Chavdar Kostov

Rilski Sportist
- Position: Shooting guard / small forward
- League: NBL

Personal information
- Born: 18 April 1988 (age 37) Sofia, Bulgaria
- Listed height: 6 ft 5 in (1.96 m)
- Listed weight: 205 lb (93 kg)

Career information
- NBA draft: 2010: undrafted
- Playing career: 2006–present

Career history
- 2005–2010: Lukoil Academic
- 2010–2012: Kavala
- 2012–2013: Levski Sofia
- 2013–2014: Lukoil Academic
- 2014–2015: UBC Güssing Knights
- 2015–2016: Kavala
- 2016–2017: Kymis
- 2017–2019: Rabotnički
- 2019–2022: Levski Lukoil
- 2022–present: Rilski Sportist

Career highlights
- Macedonian Cup MVP (2019); 5× Bulgarian League champion (2006–2010); Austrian League champion (2015); Macedonian League champion (2018); 3× Bulgarian Cup winner (2006–2008); Austrian Cup winner (2015); Bulgarian League All-Star (2008);

= Chavdar Kostov =

Bulgarian basketball player

Chavdar Kostov (Чавдар Костов; born 18 April 1988) is a Bulgarian professional basketball player who currently plays for Rilski Sportist of the NBL. Standing at , he plays as a shooting guard and small forward.

== Professional career ==
From 2005 to 2010, Kostov played with Lukoil Academic in Bulgaria, where he also started his pro career. During his tenue with the team, he won 5 Bulgarian championships and 3 Bulgarian Cups. On 5 October 2010 he signed a one-year deal with Kavala of the Greek Basket League. He renewed his contract with the team until 2012.

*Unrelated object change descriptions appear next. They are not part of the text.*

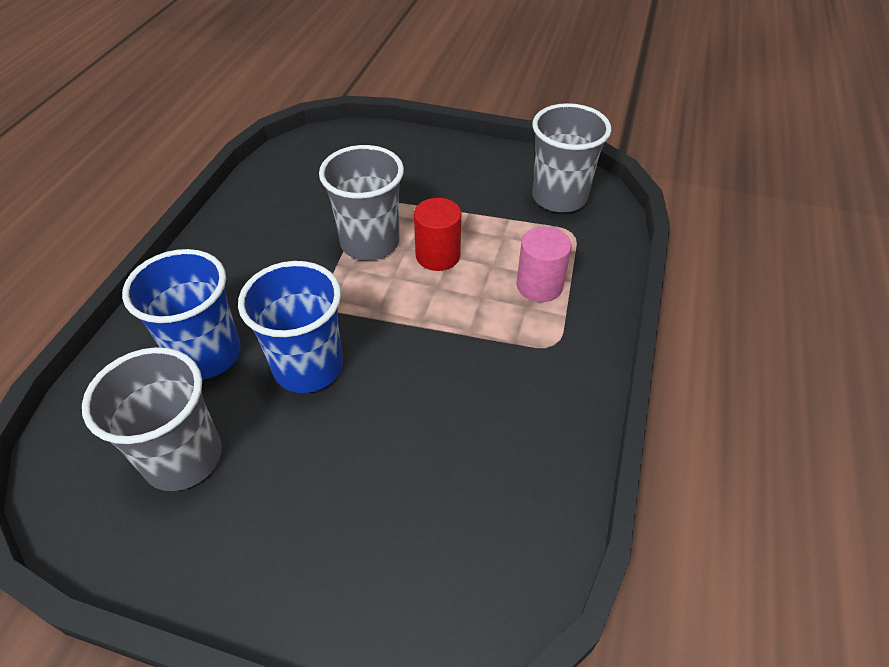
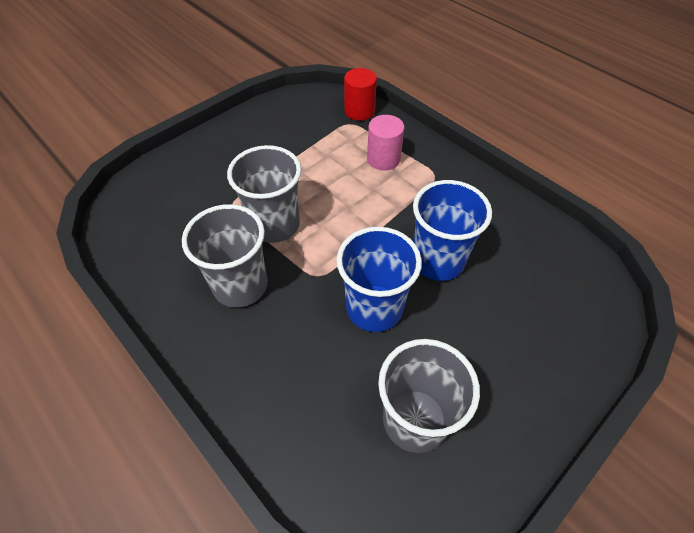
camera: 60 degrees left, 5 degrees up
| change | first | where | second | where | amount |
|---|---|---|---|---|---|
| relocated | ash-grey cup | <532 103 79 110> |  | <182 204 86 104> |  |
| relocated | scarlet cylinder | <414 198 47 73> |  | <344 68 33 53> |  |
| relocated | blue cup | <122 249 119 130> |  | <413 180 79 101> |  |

On 2012 he signed a one-year deal with Bulgarian club Levski Sofia. On 25 May 2011 he returned to Lukoil Academic. After one season he left Lukoil, and signed with Austrian club UBC Güssing Knights. With the Kings, he won both the Austrian league and the Austrian Cup.

On 22 September 2015 he returned to Kavala., On 4 November 2016 Kostov signed with Kymis of the Greek Basket League, replacing Musa Abdul-Aleem on the team's squad.

On 15 August 2017 he signed with Macedonian club Rabotnički.